Now, we’re asked to solve two problems of our own. To give us space to do this, let’s remove Anthony’s example. Our first calculation is an addition. We need to estimate the sum by rounding each number to the nearest multiple of 0.25. Again, we can sketch a number line, just like Anthony’s, to help us. The multiples of 0.25 are using larger notches and the smaller notches represent tenths. Now, we can round each of our decimals to the nearest multiple of 0.25. Firstly, 2.17. If this is where two is on our number line, then this small notch will be two and one-tenth or 2.1. And this second one must be 2.2. So we can say that 2.17 will be around about here on the number line. Which multiple of 0.25 is this nearest to? It’s nearest to 2.25. So the first number in our estimated calculation is going to be 2.25.
But what number are we going to add to it? Let’s locate 1.89 in our number line. Here’s where 1.8 will be. And the second arrow represents 1.9. 1.89 is very, very close to 1.9, so we can draw this dot here. And we can see that the multiple of 0.25 that this is nearest to is the number two. So the second number in our estimation that we need to add is two. Notice how we write the digit two in the ones place. Now, just like Anthony did, we can find the estimate by adding these numbers quickly. 2.25 plus two equals 4.25. Our estimation for the answer to 2.17 plus 1.89 is 4.25.
In the second calculation, we need to find the difference between two numbers. But we still need to use the same rounding method. The first number in our subtraction is 4.69. 4.69 is only one hundredth away from 4.7. If we locate 4.7 on our number line, we can draw a circle. So we can say that the multiple of 0.25 that 4.69 is nearest to is 4.75. The first number in our estimation is going to be 4.75. But what number do we need to subtract?
This time, we need to locate 0.42 on a number line. 0.42 is two hundredths greater than 0.4. So if we find where 0.4 is in our number line, it will be just past that, perhaps about here. We can see that the nearest multiple of 0.25 to 0.42 is 0.5. We round the number up. The second number in our subtraction is 0.5. Now, we can find the difference by subtracting our two estimated numbers. In the hundredths place, we have five. And in our second number, we don’t have any hundredths. So we could actually put zero there as a placeholder. Five take away zero equals five.

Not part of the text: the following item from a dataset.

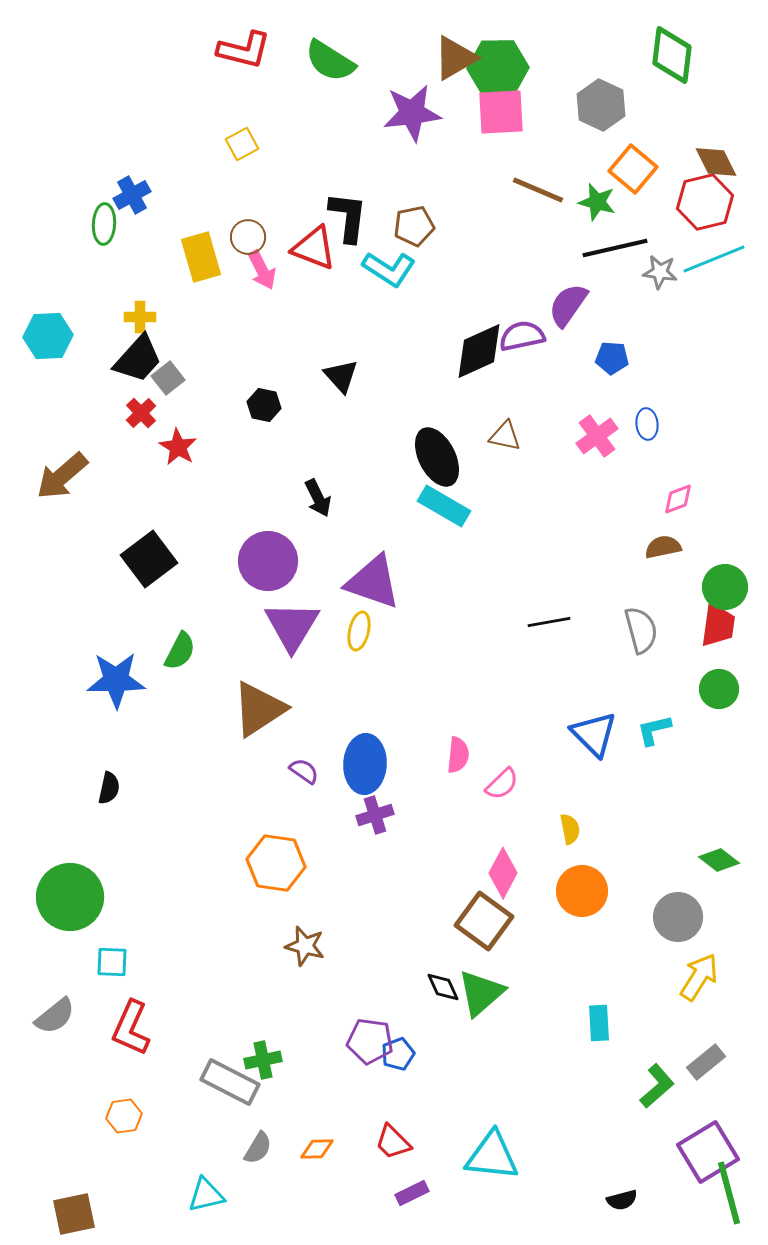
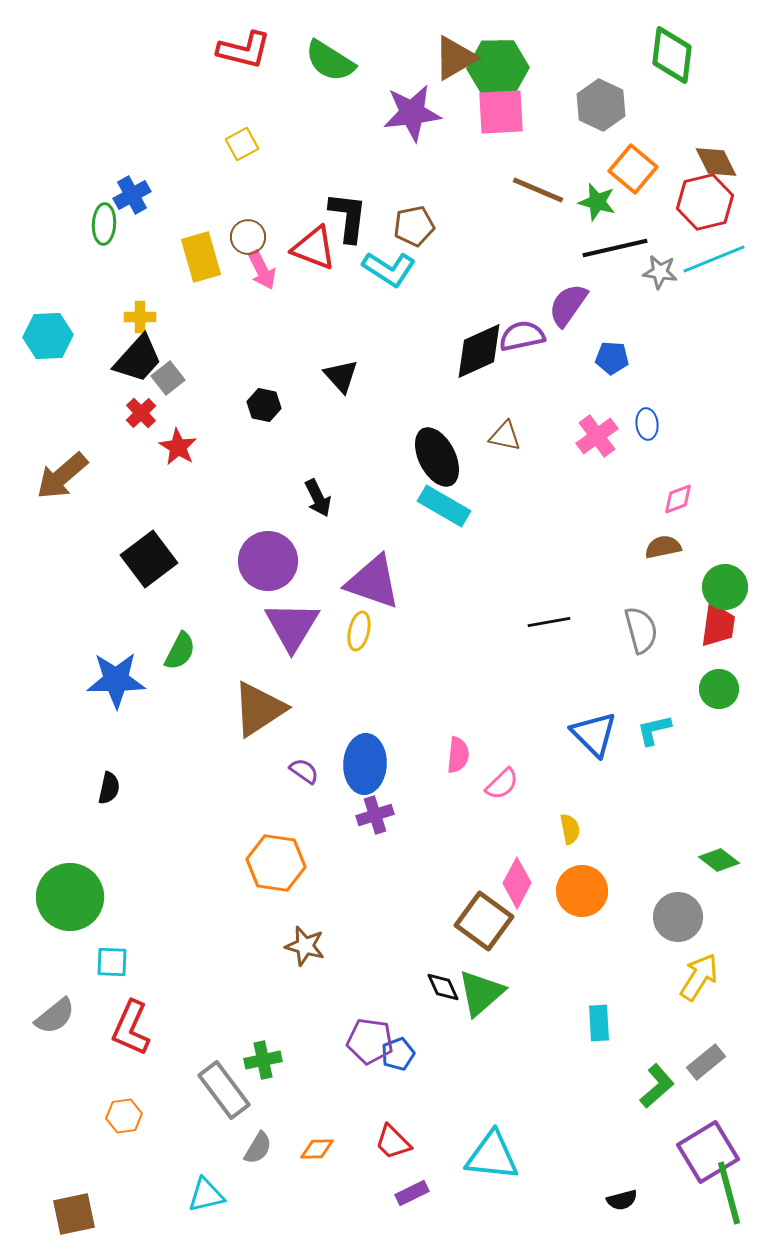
pink diamond at (503, 873): moved 14 px right, 10 px down
gray rectangle at (230, 1082): moved 6 px left, 8 px down; rotated 26 degrees clockwise
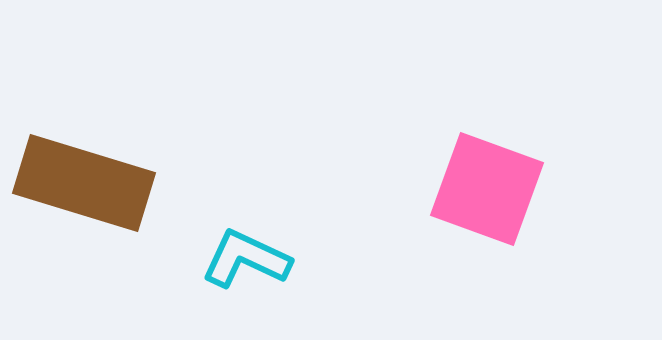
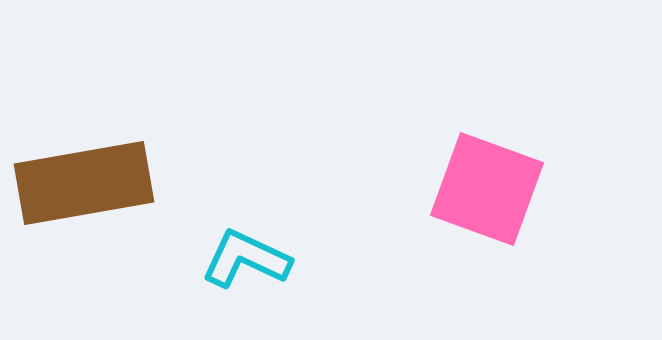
brown rectangle: rotated 27 degrees counterclockwise
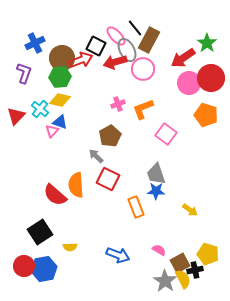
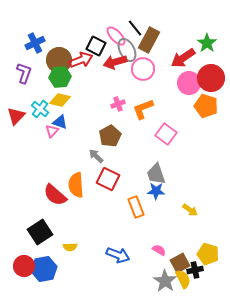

Seven-tenths take away five-tenths leaves us with two-tenths.
And before we subtract the ones digits, we need to remember we’re working with decimals here. So we need to include a decimal point in our answer. Four ones take away zero ones equals four. In this problem, we’ve estimated the sum and the difference of pairs of decimal numbers by rounding them to the nearest multiple of 0.25. Our estimate for the sum of 2.17 and 1.89 is 4.25. And our estimate for the difference between 4.69 and 0.42 is also 4.25.